Today's news confirms that she capitulated to Gwynfor Evans' threat. According to the account all but one of the Welsh Conservative MPs favoured going back to the manifesto position of a promise to set up a fourth channel..
But it was the warning by Lord Gibson-Watt – who as an MP and opposition spokesman for Wales represented Tory leader Edward Heath during the aftermath of the Aberfan disaster – that was the “decisive moment” for the Welsh Secretary.
Lord Gibson-Watt warned he would find it “very difficult” to back the Government in the Lords. The Home Secretary was also convinced that a change of policy was vital.
The Cabinet ministers were aware that “if the Government were defeated in the Lords, they would be faced with trying to restore the position in the Commons after Mr Evans had begun his fast”.
The minutes state: “The Home Secretary said that he had now made up his mind that the policy must be changed. He could not recommend to colleagues the continuation of the present approach. “The Prime Minister commented that the last thing the Government needed was to inflame nationalism again.”
Mr Whitelaw proposed that the Welsh channel should be launched under a three-year trial scheme, despite there being no chance of it being scrapped. According to the minutes: “He proposed to accept this, even though he believed that this would be bogus as a trial. The die would be cast after three years.”
The politicians discussed how to handle the U-turn: “Mr Whitelaw said that all his political experience had taught him that, if one made a mistake, it was important to get out of it as quickly as possible. He accepted that the problem had been entirely his own responsibility.”
It goes on: “Mr Nicholas Edwards argued that it would be a great mistake for the Home Secretary to be allowed to present the change as the result of an Englishman’s mistake in handling Welsh affairs. It should be presented as the Government collectively bowing to the strength of public feeling on the issue.”

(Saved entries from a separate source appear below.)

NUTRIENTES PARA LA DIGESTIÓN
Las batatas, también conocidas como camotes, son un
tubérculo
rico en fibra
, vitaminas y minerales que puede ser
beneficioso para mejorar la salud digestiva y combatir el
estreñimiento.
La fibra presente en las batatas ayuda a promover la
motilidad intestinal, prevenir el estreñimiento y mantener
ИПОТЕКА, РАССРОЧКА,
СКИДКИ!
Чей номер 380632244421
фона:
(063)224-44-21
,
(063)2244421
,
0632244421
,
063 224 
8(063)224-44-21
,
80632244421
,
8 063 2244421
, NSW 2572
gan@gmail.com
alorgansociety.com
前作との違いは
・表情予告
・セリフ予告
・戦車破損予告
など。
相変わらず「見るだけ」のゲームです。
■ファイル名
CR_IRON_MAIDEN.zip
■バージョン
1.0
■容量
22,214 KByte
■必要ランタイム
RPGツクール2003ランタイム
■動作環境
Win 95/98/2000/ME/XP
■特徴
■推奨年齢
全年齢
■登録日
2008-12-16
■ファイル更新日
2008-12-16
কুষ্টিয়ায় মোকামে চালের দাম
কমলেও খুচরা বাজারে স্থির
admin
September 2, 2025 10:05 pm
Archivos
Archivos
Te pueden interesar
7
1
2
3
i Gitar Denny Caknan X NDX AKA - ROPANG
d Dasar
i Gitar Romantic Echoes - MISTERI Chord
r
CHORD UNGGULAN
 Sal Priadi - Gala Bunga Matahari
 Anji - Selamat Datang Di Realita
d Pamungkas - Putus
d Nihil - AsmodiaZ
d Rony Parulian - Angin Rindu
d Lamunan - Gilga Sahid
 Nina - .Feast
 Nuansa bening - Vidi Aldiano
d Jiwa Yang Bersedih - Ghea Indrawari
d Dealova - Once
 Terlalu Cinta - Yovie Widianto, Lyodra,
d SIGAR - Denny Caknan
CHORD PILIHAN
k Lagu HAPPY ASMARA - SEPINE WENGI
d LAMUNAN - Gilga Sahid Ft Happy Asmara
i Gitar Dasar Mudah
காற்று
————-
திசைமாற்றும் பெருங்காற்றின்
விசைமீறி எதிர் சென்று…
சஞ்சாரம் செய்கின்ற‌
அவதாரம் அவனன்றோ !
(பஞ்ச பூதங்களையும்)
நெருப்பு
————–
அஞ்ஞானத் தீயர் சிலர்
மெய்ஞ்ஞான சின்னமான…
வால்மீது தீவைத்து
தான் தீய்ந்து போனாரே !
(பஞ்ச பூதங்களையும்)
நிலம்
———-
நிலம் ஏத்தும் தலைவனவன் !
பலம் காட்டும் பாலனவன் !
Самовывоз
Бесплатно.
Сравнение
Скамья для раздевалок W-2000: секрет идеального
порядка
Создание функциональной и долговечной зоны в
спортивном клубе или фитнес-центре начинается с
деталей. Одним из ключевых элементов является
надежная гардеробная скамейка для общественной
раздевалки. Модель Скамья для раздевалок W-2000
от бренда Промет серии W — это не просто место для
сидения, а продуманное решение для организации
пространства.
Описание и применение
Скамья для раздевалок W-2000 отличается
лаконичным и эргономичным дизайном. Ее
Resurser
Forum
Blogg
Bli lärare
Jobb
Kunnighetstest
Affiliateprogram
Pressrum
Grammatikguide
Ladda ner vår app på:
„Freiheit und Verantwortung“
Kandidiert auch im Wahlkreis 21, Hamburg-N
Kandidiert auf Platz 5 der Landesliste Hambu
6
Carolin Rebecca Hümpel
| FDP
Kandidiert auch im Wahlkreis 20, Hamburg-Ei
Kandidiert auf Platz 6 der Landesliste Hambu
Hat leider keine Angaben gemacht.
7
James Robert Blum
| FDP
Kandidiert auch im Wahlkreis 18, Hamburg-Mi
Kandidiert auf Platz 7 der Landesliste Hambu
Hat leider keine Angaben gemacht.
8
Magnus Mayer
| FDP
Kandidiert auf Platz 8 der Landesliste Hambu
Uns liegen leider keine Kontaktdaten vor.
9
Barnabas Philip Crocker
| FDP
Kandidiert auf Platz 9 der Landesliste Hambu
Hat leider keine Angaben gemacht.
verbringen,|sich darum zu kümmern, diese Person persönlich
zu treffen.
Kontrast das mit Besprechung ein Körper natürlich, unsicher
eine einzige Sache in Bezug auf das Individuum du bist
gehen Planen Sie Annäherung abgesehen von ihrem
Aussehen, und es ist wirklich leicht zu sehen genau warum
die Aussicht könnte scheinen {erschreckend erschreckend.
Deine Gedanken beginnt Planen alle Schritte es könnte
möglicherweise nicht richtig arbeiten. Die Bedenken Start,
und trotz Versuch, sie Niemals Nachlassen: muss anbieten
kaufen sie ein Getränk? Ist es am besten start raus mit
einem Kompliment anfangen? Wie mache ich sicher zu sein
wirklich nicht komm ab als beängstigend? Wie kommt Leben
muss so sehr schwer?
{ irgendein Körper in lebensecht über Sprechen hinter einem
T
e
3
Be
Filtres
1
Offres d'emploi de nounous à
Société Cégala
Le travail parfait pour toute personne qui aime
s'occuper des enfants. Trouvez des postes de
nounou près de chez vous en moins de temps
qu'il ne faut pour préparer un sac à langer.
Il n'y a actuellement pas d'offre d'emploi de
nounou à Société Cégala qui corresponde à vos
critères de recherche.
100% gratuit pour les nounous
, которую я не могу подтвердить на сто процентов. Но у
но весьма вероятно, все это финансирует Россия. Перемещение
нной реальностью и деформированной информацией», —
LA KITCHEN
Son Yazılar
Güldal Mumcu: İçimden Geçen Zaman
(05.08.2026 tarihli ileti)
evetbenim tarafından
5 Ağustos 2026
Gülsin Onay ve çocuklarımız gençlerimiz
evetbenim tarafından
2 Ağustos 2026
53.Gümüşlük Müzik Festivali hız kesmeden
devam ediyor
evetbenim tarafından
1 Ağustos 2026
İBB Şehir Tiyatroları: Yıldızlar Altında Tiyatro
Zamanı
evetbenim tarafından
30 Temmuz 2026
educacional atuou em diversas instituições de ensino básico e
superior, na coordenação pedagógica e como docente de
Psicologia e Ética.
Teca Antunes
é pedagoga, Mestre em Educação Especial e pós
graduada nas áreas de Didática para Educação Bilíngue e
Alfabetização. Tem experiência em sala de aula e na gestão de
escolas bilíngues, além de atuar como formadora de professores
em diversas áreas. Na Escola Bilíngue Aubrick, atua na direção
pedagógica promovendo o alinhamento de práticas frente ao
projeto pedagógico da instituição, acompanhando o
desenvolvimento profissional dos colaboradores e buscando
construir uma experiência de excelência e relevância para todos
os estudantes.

Today’s release of papers also features a letter sent by Plaid Cymru MP Dafydd Wigley in which he urges the Prime Minister to prevent the hunger strike and asks her to meet him and fellow Plaid MP Dafydd Elis-Thomas.
The papers also include an account of a private meeting between the Welsh Secretary and Mr Evans on July 21 at St Fagans.
It states Mr Edwards made clear he “admired Mr Evans as a person and he found it difficult to believe he would contemplate a destructive and violent act which would stir emotion and violence in Wales”. “Mr Evans said that this was the last fight that he could make and it was the government who were being perverse. It was they who had changed tack.
“His own fast was not intended to stir up violence. His movement had always opposed violence. If there were people who were bent on violence they would behave that way anyhow whether he fasted or not.”
Two days after the September 15 Downing Street meeting, Chancellor Geoffrey Howe – now Lord Howe of Aberavon – wrote to the Home Secretary suggesting that a channel might not prove popular during a trial period and that people might back a return to Welsh broadcasts on BBC and ITV.
He wrote: “My strong personal hunch is that most Welsh people will wish to revert.”
However, S4C was launched on November 1, 1982 and continues to broadcast. Mr Evans died in 2005.